El 28 de septiembre de 2025, en pleno centro de Chicago, un repartidor en bicicleta logró escapar de una redada del Servicio de Inmigración y Control de Aduanas (ICE). La escena, filmada y viralizada en cuestión de horas, parece salida de una sátira política: diez agentes federales corriendo tras un ciclista que, zigzagueando con rabia, logra burlarlos y desaparecer entre las calles. Pero lo que podría tomarse como un simple episodio anecdótico condensa una verdad inquietante: Estados Unidos se desliza a toda velocidad hacia un estado policiaco donde las libertades se reducen y el miedo se normaliza como forma de gobierno.
El espectáculo del poder
La redada en Chicago no es solo un acto administrativo de control migratorio; es, sobre todo, un espectáculo político. Michel Foucault lo explicaba con precisión: el poder no necesita únicamente prohibir, también debe mostrarse, teatralizarse, para que su efecto disciplinario penetre en los cuerpos y en las conciencias. Diez agentes contra un ciclista no es eficiencia, es demostración de fuerza. No buscan detener solo a ese trabajador inmigrante, buscan enviar un mensaje a millones: “podemos perseguirte en cualquier calle, a cualquier hora”.

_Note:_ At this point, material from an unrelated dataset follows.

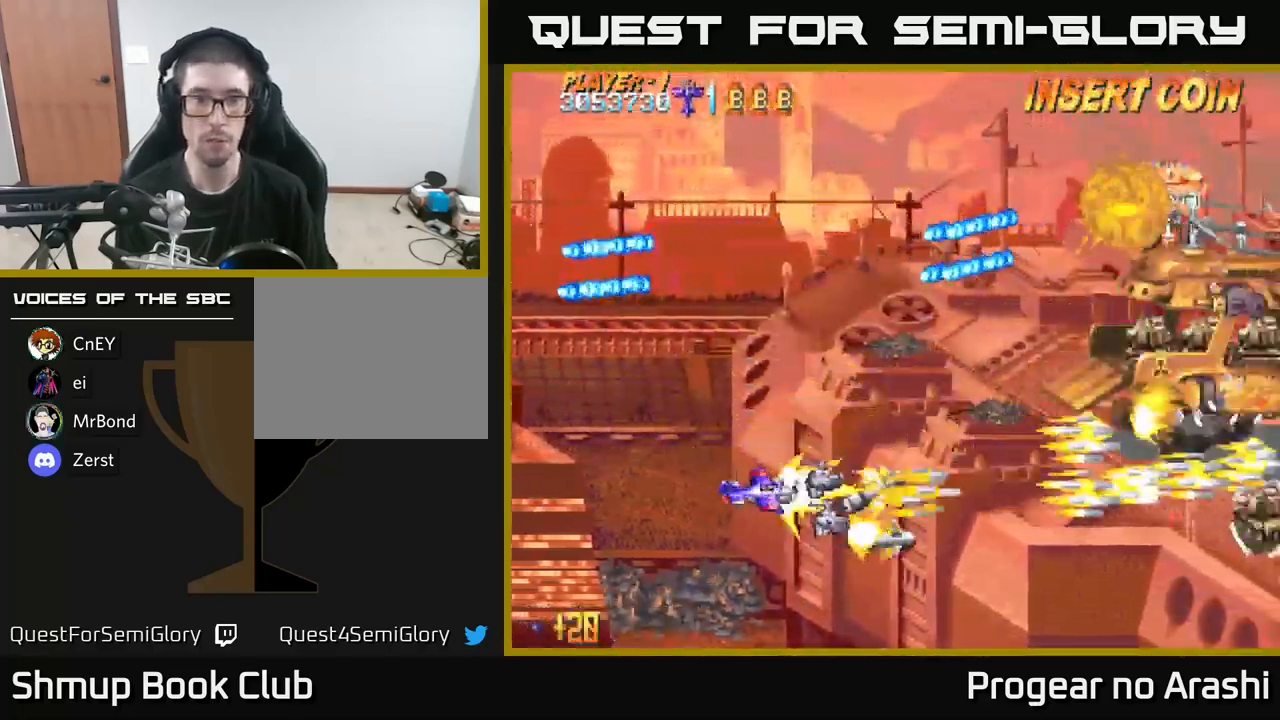
{"buttons": ["X", "DPAD_DOWN"], "left_stick": "center", "right_stick": "center", "events": [[200, "X", "down"], [234, "A", "up"], [350, "DPAD_LEFT", "down"], [400, "DPAD_DOWN", "down"], [450, "DPAD_LEFT", "up"]]}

El episodio se convierte así en pedagogía del miedo. El inmigrante que trabaja, el vecino que protesta, el ciudadano que observa, todos aprenden la misma lección: el Estado vigila y castiga. La metáfora es evidente: la bicicleta representa la precariedad y la libertad al mismo tiempo; la persecución, la maquinaria sobredimensionada del Leviatán.
El estado de excepción como norma
Giorgio Agamben advertía que el “estado de excepción” —ese momento en que la ley se suspende para preservar el orden— se ha convertido en regla en las democracias contemporáneas. Estados Unidos, bajo las políticas de redadas masivas impulsadas por Donald Trump, ejemplifica esta deriva. El migrante deja de ser persona con derechos y se convierte en “vida desnuda”: un cuerpo que puede ser detenido, expulsado o perseguido sin que las garantías constitucionales se apliquen plenamente.
Lo que ocurrió en Chicago no es una anomalía; es la normalización del estado de excepción. Barrios enteros se transforman en zonas militarizadas, donde el ICE, la policía local y cuerpos federales operan como si se tratara de territorios en guerra.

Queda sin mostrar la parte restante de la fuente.